A solution of substance containing `1.05` g per 100 mL was found to
be isotonic with `3%` glucose solution . The molecular mass
of the substance is :

To find the molecular mass of the substance that is isotonic with a 3% glucose solution, we can follow these steps: ### Step-by-Step Solution: 1. **Understanding Isotonic Solutions**: - Two solutions are isotonic if they have the same osmotic pressure. Therefore, we can set the osmotic pressures of the two solutions equal to each other. 2. **Osmotic Pressure Formula**: - The osmotic pressure (π) is given by the formula: \[ \pi = C \cdot R \cdot T \] - Where \(C\) is the concentration in moles per liter, \(R\) is the gas constant, and \(T\) is the temperature in Kelvin. Since \(R\) and \(T\) are constants for both solutions, we can simplify our equation to: \[ C_1 = C_2 \] 3. **Calculating Concentration of the Substance**: - The concentration \(C_1\) of the substance can be calculated using: \[ C_1 = \frac{W}{M \cdot V} \] - Where \(W\) is the weight of the substance, \(M\) is the molecular mass, and \(V\) is the volume in liters. - Given \(W = 1.05 \, \text{g}\) and \(V = 100 \, \text{mL} = 0.1 \, \text{L}\), we can express \(C_1\) as: \[ C_1 = \frac{1.05}{M \cdot 0.1} = \frac{10.5}{M} \, \text{mol/L} \] 4. **Calculating Concentration of the 3% Glucose Solution**: - For a 3% glucose solution, the weight of glucose in 100 mL is 3 g.
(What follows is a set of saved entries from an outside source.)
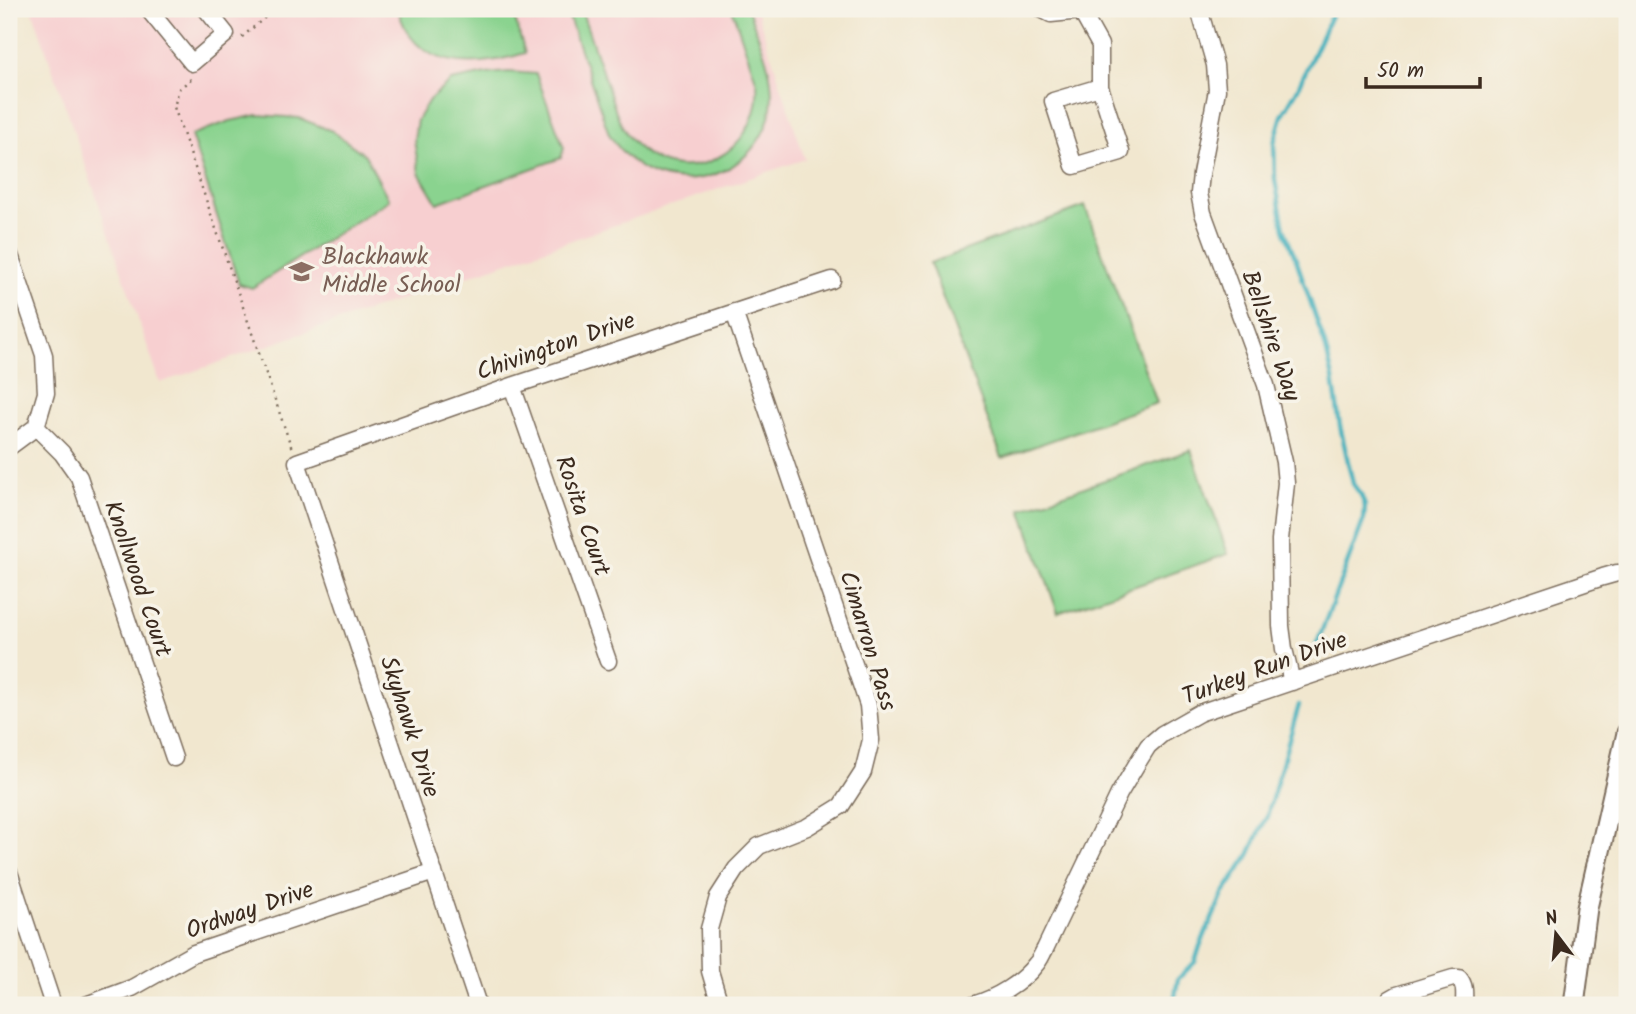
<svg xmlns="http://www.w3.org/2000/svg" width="1636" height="1014" font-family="Kalam,sans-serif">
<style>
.built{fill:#f7cfd0}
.green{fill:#8ad38f;stroke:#627e56;stroke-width:2}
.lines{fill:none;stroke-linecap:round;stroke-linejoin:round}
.stream{stroke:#42b1bd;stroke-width:4.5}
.minor-casing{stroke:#7b6c5c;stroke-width:19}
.major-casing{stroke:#7b6c5c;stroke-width:23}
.path{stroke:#7b6c5c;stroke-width:2.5;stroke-dasharray:2 5;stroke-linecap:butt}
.minor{stroke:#fff;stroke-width:16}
.major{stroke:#fff;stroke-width:19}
.labels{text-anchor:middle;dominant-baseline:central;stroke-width:7;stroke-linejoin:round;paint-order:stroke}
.education-label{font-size:24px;fill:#785e54;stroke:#f7f3e8;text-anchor:start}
.street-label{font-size:24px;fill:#3b2a1e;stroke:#f7f3e8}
</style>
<rect width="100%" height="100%" fill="#f7f3e8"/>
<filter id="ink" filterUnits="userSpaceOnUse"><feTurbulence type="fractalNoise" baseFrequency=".0143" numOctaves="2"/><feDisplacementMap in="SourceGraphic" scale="14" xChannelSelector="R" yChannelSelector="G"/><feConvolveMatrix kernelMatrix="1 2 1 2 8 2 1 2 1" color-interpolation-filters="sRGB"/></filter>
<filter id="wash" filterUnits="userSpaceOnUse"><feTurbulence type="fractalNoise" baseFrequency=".00686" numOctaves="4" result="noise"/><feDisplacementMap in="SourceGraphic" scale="28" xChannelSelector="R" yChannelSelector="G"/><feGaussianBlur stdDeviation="1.57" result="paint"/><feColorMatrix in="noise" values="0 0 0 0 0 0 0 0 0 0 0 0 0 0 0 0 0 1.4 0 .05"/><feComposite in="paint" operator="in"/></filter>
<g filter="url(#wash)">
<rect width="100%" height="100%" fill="#f1e7cf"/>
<path class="built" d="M32 9H756L805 159 160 383Z"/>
<path class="green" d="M398 9H512L525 53C474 69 414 71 398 9Z
M566 9H581C589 32 597 56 605 80 613 101 618 126 634 143 682 195 763 153 757 83L732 9H748C759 40 776 74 771 108 762 165 698 196 647 171 631 163 619 150 609 134Z
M509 72 536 74 564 148 561 158 437 203 419 173 414 139 417 120 429 100 451 81 486 74Z
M258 115 299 118 332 131 365 155 389 200 252 288 239 284 191 135 230 121Z
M1085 206 1157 403 1002 458 930 263Z
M1191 450 1228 554 1058 613 1021 509Z"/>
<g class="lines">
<path class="stream" d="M1315 649 1364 519 1365 506 1361 495 1353 484 1340 426 1333 378 1325 345 1297 262 1284 229 1275 180 1274 143 1282 116 1297 90 1334 9
M1172 1005 1174 1002 1178 979 1195 962 1200 946 1223 894 1249 855 1267 816 1299 705"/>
</g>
</g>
<g filter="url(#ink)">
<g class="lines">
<defs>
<path id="minor" d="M148 9 192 63 226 34 206 9
M1041 9 1051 14 1081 11 1087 9
M1199 9 1215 65 1217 90 1201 174 1199 193 1203 213 1266 385 1284 462 1286 483 1280 540 1281 626 1284 649 1292 682
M1081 11 1100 45V87L1121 152 1074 166 1053 101 1100 87
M9 252 44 355 46 393 36 427
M512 386 608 661
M36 427 62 453 79 477 174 758
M9 447 36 427
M9 872 53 1005
M86 1005 132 988 194 953 434 872
M478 1005 297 462 512 386 832 280
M720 1005 710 971 709 929 718 897 736 869 759 846 807 827 841 806 863 772 871 740 868 705 734 312
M973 1005C996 998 1022 983 1036 964 1040 960 1042 954 1045 949L1119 794 1138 762 1148 746 1162 734 1199 713 1603 577 1617 573H1627
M1385 1005 1390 999 1397 995 1453 978H1459C1466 986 1464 995 1464 1005"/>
<path id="major" d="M1574 1005 1587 908 1627 733"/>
</defs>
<use href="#minor" class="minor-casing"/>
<use href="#major" class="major-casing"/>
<path class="path" d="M242 37 275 9
M191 79 179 89 174 107 292 449"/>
<use href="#minor" class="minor"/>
<use href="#major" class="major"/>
</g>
</g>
<defs>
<symbol id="school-bare" viewBox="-9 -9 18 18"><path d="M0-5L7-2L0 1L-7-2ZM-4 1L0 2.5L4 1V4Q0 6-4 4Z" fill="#8d6e63" stroke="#f7f3e8" stroke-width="2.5" paint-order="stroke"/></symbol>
</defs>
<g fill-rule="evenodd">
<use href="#school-bare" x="284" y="254" width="35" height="35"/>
</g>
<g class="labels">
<g class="education-label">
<text x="322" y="257">Blackhawk<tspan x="322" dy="28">Middle School</tspan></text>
</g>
<g class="street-label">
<text transform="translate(1270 336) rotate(71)">Bellshire Way</text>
<text transform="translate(556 347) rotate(-19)">Chivington Drive</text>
<text transform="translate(582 516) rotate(71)">Rosita Court</text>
<text transform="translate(137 579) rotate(71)">Knollwood Court</text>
<text transform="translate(867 641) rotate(73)">Cimarron Pass</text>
<text transform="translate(1265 669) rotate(-20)">Turkey Run Drive</text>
<text transform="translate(409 727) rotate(72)">Skyhawk Drive</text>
<text transform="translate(250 911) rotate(-19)">Ordway Drive</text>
</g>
</g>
<rect width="1636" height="1014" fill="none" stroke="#f7f3e8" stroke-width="35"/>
<g transform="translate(1556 934) rotate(344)" stroke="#f7f3e8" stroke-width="5" paint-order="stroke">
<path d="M0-5L12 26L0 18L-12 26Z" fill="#3b2a1e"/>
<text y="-10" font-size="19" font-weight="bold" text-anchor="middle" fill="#3b2a1e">N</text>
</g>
<path d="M1366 77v10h114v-10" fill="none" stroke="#3b2a1e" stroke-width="3.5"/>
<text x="1377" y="77" font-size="21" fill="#3b2a1e" stroke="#f7f3e8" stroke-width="5" paint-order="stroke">50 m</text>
</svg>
The molecular mass of glucose (C6H12O6) is 180 g/mol. - The concentration \(C_2\) can be calculated as: \[ C_2 = \frac{3 \, \text{g}}{180 \, \text{g/mol} \cdot 0.1 \, \text{L}} = \frac{3}{18} = \frac{1}{6} \, \text{mol/L} \] 5. **Setting the Concentrations Equal**: - Since the solutions are isotonic, we set \(C_1 = C_2\): \[ \frac{10.5}{M} = \frac{1}{6} \] 6. **Solving for Molecular Mass (M)**: - Cross-multiplying gives: \[ 10.5 \cdot 6 = M \] \[ M = 63 \, \text{g/mol} \] ### Final Answer: The molecular mass of the substance is **63 g/mol**.